Headline24jam.com – Pesawat pengebom B-1B Angkatan Udara AS baru-baru ini terbang dekat pantai Venezuela dan pulau-pulau terpencil yang dimiliki negara tersebut. Ini terjadi setelah pengamatan sebelumnya terhadap tiga pesawat pengebom B-52 di wilayah yang sama.
Konfirmasi Militer AS
Militer AS mengonfirmasi bahwa pesawat B-1B tersebut didampingi oleh jet tempur F-35B Joint Strike Fighters dari Korps Marinir. Tindakan ini menunjukkan meningkatnya tekanan pemerintah AS terhadap pemimpin Venezuela, Nicolas Maduro, yang dianggap terlibat dalam perdagangan narkoba.
Aktivitas Udara Militer
Data pelacakan penerbangan menunjukkan dua pesawat B-1 meninggalkan Pangkalan Angkatan Udara Dyess di Texas pada 23 Oktober. Pesawat tanker KC-135 juga terlihat lepas landas dari Pangkalan Angkatan Udara MacDill, Florida. Pesawat B-1, dengan tanda panggilan BARB21 dan BARB22, terpantau berada sekitar 80 kilometer dari pantai Venezuela, dekat Kepulauan Los Testigos.
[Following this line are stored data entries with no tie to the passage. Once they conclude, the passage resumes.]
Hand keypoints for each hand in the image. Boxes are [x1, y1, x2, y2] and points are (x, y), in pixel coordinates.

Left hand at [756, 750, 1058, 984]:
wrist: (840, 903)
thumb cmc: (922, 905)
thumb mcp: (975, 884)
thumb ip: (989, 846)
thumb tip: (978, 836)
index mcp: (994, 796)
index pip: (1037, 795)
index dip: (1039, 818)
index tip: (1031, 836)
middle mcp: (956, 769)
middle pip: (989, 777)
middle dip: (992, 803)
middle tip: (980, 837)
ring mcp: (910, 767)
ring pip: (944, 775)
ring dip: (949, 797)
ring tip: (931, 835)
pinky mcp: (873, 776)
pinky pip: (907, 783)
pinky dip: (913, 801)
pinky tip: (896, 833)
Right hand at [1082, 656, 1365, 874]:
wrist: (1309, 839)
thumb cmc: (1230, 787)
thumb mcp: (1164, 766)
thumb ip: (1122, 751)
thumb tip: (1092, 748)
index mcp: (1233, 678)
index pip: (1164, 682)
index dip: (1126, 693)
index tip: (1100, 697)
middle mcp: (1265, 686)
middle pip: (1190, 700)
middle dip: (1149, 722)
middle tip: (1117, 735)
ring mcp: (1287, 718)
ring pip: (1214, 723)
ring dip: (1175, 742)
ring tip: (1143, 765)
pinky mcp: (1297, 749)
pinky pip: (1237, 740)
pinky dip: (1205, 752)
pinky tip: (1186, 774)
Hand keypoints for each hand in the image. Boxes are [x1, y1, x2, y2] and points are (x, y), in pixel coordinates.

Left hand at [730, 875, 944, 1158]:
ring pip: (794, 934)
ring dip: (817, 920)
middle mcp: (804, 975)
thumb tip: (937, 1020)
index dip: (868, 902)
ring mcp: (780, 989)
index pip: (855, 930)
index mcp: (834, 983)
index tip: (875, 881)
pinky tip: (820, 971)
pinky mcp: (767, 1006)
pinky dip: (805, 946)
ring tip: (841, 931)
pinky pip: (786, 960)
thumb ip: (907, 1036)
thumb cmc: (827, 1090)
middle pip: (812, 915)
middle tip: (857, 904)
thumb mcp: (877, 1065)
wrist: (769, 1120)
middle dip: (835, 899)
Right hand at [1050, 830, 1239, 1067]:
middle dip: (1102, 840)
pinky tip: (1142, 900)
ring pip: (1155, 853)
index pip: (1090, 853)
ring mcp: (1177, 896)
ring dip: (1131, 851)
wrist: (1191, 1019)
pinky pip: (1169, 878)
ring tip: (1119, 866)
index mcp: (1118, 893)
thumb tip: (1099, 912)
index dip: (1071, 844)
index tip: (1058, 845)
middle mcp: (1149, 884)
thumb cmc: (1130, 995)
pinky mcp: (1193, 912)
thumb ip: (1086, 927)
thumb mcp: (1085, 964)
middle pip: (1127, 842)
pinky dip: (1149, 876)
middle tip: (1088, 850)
Penerbangan Lainnya di Karibia
Selain B-1, aktivitas udara lainnya terdeteksi di Karibia. Ini termasuk pesawat tanker KC-135 dan pesawat pengintai RC-135, memperlihatkan adanya intensifikasi operasi militer AS di wilayah tersebut. Pesawat E-11A juga dilaporkan terbang menuju Puerto Riko, yang menunjukkan penggelaran kemampuan militer yang signifikan.
Reaksi dari Pihak Berwenang
The Wall Street Journal melaporkan bahwa serangan B-1B telah dikonfirmasi oleh pejabat anonim. Namun, Presiden AS Donald Trump memberikan jawaban membingungkan saat ditanya mengenai misi tersebut, mengatakan, “Tidak, itu tidak akurat. Itu salah.”
Potensi Tindakan Militer
Tindakan militer yang diambil oleh AS terhadap Venezuela dapat mencakup serangan jarak jauh menggunakan pesawat pengebom B-1 atau lainnya. Meski Angkatan Bersenjata Venezuela memiliki kemampuan pertahanan udara yang terbatas, mereka masih dianggap memiliki ancaman yang kredibel.
Klaim dari Maduro
Baru-baru ini, Maduro mengklaim bahwa militer Venezuela memiliki 5.000 rudal darat-ke-udara portable Igla-S. Meskipun dokumen yang dikaji Reuters mendukung klaim ini, diketahui bahwa mereka hanya memiliki 1.500 unit untuk meluncurkan rudal tersebut.
Dengan intensifikasi aktivitas ini, perhatian dunia tertuju pada potensi eskalasi konflik militer di Venezuela.